ASSIGNMENT.
Reproduce, exactly, the lines of the material below from the line containing "right knee: (443, 554)" through the line containing "left hip: (357, 399)", with both end lines included and nothing else.

THE DATA.
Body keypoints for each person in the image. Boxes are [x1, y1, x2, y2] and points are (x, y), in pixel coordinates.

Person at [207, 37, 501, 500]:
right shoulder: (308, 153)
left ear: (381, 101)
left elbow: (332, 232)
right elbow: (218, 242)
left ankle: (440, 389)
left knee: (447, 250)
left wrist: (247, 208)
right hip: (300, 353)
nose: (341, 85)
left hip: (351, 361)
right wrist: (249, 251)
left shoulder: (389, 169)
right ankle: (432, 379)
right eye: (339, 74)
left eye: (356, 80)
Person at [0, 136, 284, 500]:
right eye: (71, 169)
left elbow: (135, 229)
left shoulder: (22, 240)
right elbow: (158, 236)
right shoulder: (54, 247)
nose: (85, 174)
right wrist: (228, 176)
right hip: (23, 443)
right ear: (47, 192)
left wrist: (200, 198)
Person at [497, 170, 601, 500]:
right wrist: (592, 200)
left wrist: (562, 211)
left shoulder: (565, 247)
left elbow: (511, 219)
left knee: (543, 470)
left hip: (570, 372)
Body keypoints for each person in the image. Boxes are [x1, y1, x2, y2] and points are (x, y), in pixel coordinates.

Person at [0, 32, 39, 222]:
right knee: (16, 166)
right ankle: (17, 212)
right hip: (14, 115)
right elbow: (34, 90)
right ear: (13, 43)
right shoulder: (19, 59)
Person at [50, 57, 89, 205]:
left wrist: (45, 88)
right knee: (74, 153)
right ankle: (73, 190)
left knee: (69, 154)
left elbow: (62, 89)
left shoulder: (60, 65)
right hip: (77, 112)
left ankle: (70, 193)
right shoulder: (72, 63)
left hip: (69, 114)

---

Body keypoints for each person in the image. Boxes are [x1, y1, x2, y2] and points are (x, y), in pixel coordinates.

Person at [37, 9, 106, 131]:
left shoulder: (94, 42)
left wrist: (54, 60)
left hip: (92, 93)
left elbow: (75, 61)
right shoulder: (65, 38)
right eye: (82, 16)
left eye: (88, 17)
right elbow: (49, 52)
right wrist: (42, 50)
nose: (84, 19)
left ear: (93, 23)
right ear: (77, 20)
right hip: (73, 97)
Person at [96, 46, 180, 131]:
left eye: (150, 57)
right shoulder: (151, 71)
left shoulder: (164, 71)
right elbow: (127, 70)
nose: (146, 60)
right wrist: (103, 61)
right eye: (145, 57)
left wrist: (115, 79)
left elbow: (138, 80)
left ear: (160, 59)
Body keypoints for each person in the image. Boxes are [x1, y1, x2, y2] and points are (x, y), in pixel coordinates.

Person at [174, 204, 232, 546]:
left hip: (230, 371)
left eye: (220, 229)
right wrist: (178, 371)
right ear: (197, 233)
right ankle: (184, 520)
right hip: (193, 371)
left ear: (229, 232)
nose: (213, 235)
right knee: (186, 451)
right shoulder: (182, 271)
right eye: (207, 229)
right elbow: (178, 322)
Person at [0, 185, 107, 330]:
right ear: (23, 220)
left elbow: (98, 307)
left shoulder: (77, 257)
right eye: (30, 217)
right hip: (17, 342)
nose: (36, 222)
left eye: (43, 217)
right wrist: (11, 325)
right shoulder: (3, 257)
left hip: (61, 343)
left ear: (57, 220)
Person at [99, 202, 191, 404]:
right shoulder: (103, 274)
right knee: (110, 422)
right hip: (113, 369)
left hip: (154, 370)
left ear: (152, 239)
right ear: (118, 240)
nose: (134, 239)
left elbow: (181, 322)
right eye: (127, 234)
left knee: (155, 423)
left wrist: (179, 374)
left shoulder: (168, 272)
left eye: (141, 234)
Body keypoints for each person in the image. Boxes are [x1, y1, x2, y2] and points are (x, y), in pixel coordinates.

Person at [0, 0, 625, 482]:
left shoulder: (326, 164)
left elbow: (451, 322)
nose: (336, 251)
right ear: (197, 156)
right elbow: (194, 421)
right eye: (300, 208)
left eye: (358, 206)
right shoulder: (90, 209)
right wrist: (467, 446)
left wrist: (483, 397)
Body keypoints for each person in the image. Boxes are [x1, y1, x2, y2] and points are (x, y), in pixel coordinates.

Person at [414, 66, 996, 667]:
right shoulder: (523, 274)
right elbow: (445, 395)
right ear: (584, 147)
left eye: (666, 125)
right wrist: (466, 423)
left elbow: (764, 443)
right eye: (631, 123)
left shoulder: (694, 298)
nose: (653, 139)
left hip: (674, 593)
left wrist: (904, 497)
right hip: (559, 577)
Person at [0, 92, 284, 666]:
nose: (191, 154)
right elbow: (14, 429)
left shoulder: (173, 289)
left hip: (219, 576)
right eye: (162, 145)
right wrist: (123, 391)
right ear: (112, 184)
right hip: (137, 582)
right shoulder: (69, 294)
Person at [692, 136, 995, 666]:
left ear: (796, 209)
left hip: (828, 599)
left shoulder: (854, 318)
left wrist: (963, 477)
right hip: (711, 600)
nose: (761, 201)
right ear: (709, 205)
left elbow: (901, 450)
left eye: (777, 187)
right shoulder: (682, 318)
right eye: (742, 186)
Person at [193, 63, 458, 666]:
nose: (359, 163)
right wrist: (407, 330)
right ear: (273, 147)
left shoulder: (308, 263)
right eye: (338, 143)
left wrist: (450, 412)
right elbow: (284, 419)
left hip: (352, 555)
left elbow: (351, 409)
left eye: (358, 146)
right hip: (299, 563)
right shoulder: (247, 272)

--

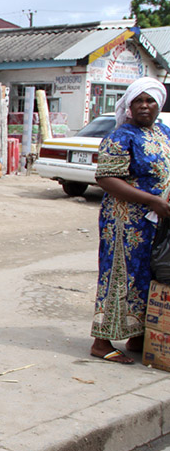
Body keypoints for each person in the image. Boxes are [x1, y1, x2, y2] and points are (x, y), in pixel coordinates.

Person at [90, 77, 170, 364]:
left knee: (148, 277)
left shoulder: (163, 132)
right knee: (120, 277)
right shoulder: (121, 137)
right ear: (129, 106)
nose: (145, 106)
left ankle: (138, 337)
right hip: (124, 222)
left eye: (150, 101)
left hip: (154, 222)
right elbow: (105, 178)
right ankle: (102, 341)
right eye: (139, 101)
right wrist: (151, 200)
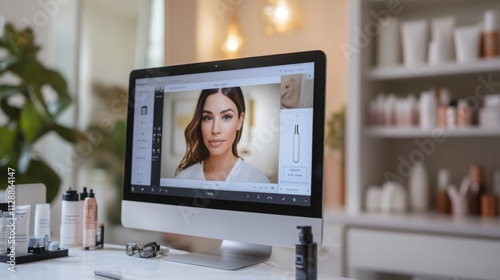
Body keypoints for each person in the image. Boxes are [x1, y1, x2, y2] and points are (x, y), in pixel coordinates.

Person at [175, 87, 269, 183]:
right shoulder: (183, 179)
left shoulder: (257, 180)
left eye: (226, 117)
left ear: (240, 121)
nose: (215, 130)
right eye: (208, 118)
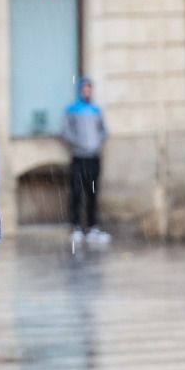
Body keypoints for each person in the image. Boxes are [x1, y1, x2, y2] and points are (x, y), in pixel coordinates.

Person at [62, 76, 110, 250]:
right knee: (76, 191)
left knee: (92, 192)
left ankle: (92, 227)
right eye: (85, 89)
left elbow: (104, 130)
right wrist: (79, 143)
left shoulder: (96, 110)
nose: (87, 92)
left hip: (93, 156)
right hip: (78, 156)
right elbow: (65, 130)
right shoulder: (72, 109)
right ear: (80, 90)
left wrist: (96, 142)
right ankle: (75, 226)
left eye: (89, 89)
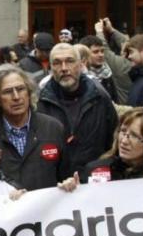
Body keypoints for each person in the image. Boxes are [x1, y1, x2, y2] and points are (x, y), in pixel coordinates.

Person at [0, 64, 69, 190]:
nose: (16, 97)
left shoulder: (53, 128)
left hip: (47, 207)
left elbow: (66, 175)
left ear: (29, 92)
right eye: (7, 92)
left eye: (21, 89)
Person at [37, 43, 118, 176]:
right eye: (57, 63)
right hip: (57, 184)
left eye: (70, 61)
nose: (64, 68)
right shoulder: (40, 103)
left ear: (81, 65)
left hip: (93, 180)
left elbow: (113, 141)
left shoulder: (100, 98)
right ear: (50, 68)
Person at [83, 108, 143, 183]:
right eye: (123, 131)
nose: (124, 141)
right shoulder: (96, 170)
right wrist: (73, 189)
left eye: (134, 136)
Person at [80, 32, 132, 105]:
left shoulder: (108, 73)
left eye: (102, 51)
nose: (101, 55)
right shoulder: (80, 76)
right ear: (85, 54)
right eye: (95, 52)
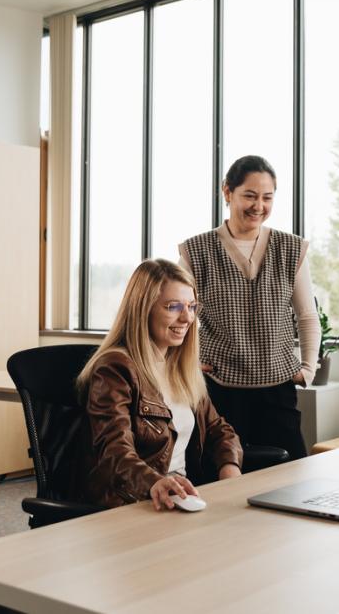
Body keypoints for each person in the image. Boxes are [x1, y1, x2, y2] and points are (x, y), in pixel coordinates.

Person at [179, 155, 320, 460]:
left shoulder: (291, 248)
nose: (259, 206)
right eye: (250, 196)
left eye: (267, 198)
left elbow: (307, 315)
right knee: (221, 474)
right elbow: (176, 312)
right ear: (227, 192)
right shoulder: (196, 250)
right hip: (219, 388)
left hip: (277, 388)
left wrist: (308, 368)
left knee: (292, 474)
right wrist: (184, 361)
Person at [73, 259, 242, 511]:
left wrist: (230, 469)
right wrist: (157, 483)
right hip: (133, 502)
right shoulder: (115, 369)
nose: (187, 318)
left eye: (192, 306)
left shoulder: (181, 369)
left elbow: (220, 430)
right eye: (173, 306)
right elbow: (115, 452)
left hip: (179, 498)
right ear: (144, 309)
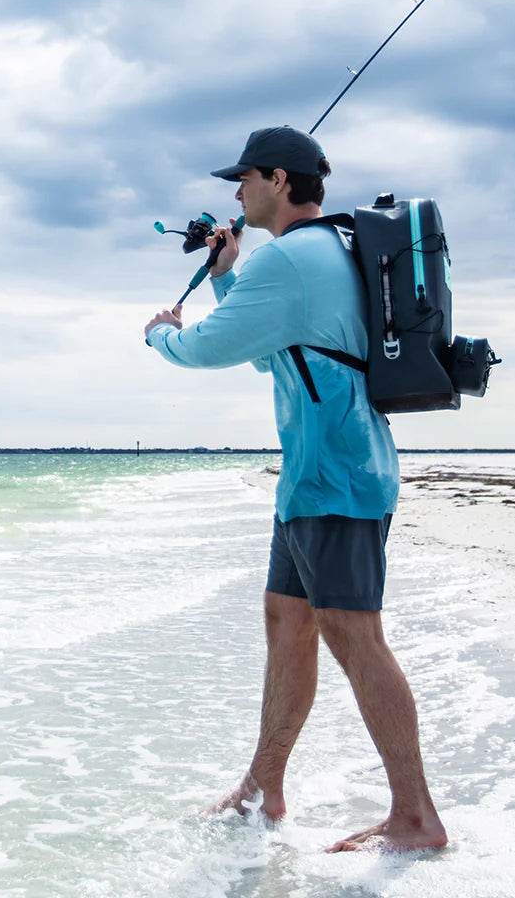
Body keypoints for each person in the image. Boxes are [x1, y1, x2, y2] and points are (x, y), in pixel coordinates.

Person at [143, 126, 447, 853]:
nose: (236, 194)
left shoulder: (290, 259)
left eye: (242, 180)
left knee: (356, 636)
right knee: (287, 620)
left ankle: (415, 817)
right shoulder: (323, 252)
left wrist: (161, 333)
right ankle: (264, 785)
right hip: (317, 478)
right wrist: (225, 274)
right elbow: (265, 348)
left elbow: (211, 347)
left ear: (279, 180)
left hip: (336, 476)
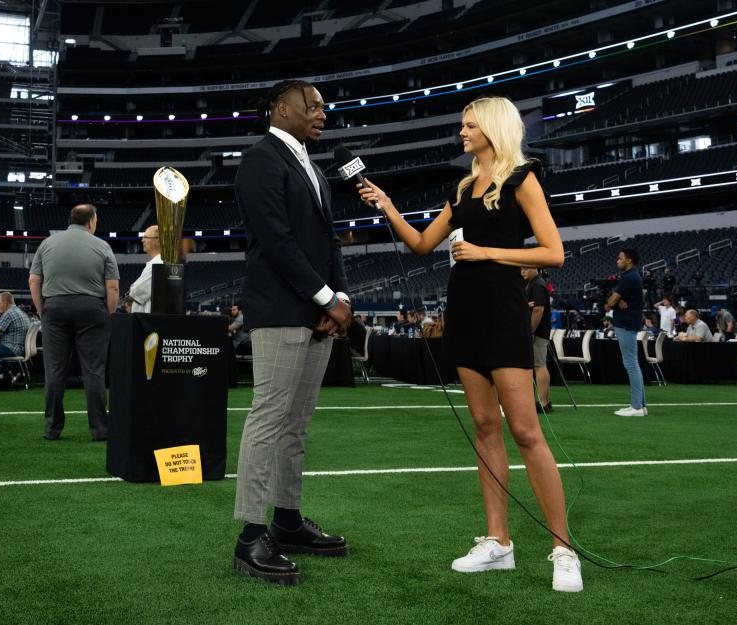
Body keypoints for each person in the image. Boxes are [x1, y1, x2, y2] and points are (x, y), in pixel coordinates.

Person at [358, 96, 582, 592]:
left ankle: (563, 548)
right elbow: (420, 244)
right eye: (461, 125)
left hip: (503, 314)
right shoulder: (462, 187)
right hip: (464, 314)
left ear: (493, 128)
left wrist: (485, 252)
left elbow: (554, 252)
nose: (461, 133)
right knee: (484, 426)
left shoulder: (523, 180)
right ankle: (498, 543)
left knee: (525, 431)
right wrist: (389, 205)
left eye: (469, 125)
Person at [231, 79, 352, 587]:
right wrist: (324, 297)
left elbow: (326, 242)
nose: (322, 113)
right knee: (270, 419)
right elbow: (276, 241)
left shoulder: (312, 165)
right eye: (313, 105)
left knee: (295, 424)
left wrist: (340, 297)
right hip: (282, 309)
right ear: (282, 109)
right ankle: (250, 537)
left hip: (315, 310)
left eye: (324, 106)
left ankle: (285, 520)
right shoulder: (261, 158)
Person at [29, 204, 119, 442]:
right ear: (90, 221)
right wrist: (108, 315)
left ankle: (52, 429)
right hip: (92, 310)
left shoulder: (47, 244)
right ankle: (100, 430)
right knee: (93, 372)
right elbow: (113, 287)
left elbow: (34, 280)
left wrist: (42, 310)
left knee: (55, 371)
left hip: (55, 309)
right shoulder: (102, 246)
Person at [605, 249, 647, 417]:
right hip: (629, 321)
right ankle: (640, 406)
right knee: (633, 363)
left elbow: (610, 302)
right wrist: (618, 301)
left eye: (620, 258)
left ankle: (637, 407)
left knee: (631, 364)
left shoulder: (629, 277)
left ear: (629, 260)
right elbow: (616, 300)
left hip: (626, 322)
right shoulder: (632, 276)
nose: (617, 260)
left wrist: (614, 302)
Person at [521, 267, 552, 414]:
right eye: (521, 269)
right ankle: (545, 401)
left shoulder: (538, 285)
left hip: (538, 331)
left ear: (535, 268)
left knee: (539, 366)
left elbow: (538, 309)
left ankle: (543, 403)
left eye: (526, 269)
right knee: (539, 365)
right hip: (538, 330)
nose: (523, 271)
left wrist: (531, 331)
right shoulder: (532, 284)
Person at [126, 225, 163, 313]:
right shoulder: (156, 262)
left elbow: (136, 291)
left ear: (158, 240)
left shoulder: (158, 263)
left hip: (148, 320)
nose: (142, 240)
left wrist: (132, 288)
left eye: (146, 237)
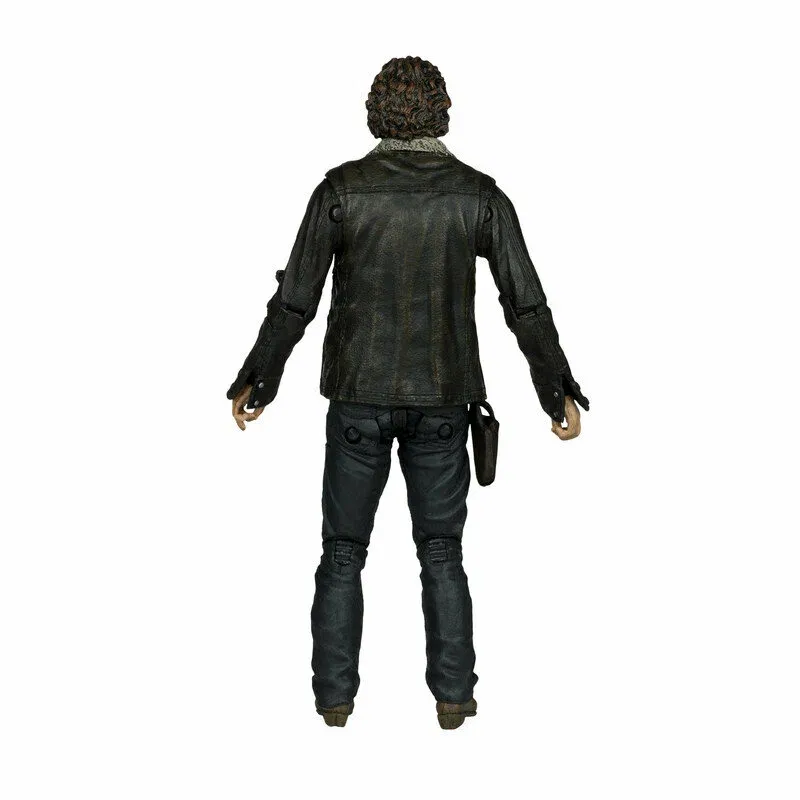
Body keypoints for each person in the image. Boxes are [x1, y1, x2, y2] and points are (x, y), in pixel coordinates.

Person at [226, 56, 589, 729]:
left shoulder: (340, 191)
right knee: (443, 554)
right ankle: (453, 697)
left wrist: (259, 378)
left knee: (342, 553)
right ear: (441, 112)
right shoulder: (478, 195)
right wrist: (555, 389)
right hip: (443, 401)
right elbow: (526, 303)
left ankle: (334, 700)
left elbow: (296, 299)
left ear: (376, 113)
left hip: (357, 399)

RESULT FOR THIS TASK.
right knee: (443, 554)
right ankle: (453, 697)
left wrist: (259, 378)
left knee: (342, 553)
right ear: (441, 112)
right shoulder: (478, 195)
right wrist: (555, 389)
right hip: (443, 401)
right elbow: (526, 303)
left ankle: (334, 700)
left elbow: (296, 299)
left ear: (376, 113)
left hip: (357, 399)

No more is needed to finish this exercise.